The Walking Dead

4 Nov

Zombies, it has to be said, are big business right now. As well as The Walking Dead, which is one of the best shows on TV at the moment, there is a list of recent movies as long as my arm that feature the shambling, rotting yet terrifyingly vital ‘living’ dead, including Shaun of the Dead, Zombieland, 28 Weeks Later and Resident Evil: Afterlife to name just a few. Scary as the thought of a zombie apocalypse is, however, it is reassuring to think that this is almost certainly something restricted to the realm of fiction. Why did I use the term ‘almost’? Well, there is evidence, tenuous but nevertheless there, that zombies have existed in the past, are still around today and may well rise from the grave in the future.

The myth of the zombie originated in Africa and from there reached the Caribbean and America’s Deep South through immigration and slavery. Although such tales have met with scepticism in Europe, in Haiti in particular there are few, even among the educated, who do not give some credence to macabre stories of the walking dead. One of the earliest recorded incidents of zombiism (I think that’s the official term) in the modern age occurred in 1936, when a naked woman was found wandering in Haiti’s Artibonite Valley. Her name was Felicia Felix-Mentor and she had died at the age of 29. Despite being buried she had somehow returned from the grave horribly changed, with a blank face, dead eyes and eyelids white as if they had been burned with acid. Again and again similar stories have come out of Haiti, all the way down to the present day, but few know the truth behind these Haitian zombies.

One common belief in Haiti was that people were ‘zombified’ if they betrayed the secrets of certain Haitian arcane societies by means of a fast-acting poison, perhaps derived from the puffer fish. In the Voudoun tradition there are bokors (sorcerers) or houngan (priests) for hire who are said to ‘serve the loa with both hands’, meaning that they can practice both the black arts and benevolent sorcery. Their darker acts include the creation of zombies and ‘ouangas’, talismans that house evil spirits. Bokors are featured in many Haitian tales and are often associated with creating zombies by the use of a deadening brew or potion usually containing non-fatal poisons. This potion makes the drinker appear to be dead and thus is often buried; days later, the bokor will return for the ‘corpse’ and force it to do his bidding, such as manual labour. It is a process akin to mind control in the sense that the person is fully alive but in a detached state whereby he cannot control what he says or does; at this point, when the person has been ‘reanimated’ from the grave, or at least is moving about working for the bokor, they can be termed ‘zombies’.
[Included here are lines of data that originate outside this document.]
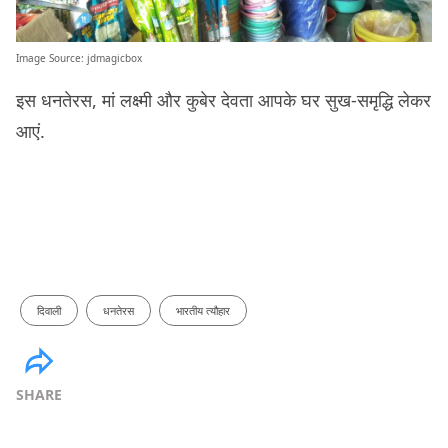
Image Source:
jdmagicbox
इस धनतेरस, मां लक्ष्मी और कुबेर देवता आपके घर सुख-समृद्धि लेकर
आएं.
दिवाली
धनतेरस
भारतीय त्यौहार
SHARE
However, some zombie legends dispense with this more rational explanation, and have the bokor raise zombies from dead bodies whose souls have departed. Also, bokors are said to work with zombie astrals, souls or spirits which are captured in a fetish and made to enhance the Bokor’s power. Bokors normally work with the loa, who are the intermediaries between the Creator and humanity. The loa are each individual beings with their own personal likes and dislikes, distinct sacred rhythms, songs, dances, ritual symbols, and special modes of service. Greatest of the loa are the terrifying Baron Samedi, whose entourage, the ghede, comprises ghosts, zombies and the revered ancestors; the more benevolent Papa Legba, keeper of the spirit gate and watcher of crossroads and doorways; and the priest-king of the loa, Papa Shango, lord of thunder and hunter of thieves and liars. Whilst to Europeans the loa may seem quaint it is a very different matter in Haiti, where these spirits crowd the sultry night and are to be respected and feared. Take care to pay the loa their due if you are ever in Haiti – if you don’t, you may find yourself turned into a zombie by the spell of a bokor!

3 Responses to “The Walking Dead”

  1. Genki Jason November 4, 2011 at 1:56 pm #

    A very interesting post. I must admit to having grown up on zombies of the Romero type so I found the post illuminating. You should read Way of the Barefoot Zombie by Jasper Bark for an original take on voodoo lore. It mixes fact and fiction, film and reality and is very amusing.

  2. anilbalan November 4, 2011 at 4:27 pm #

    Thanks for the recommendation – sounds interesting

  3. oldsharky November 7, 2011 at 4:18 am #

    The Serpent and the Rainbow by Wade Davis is another good voodoo read.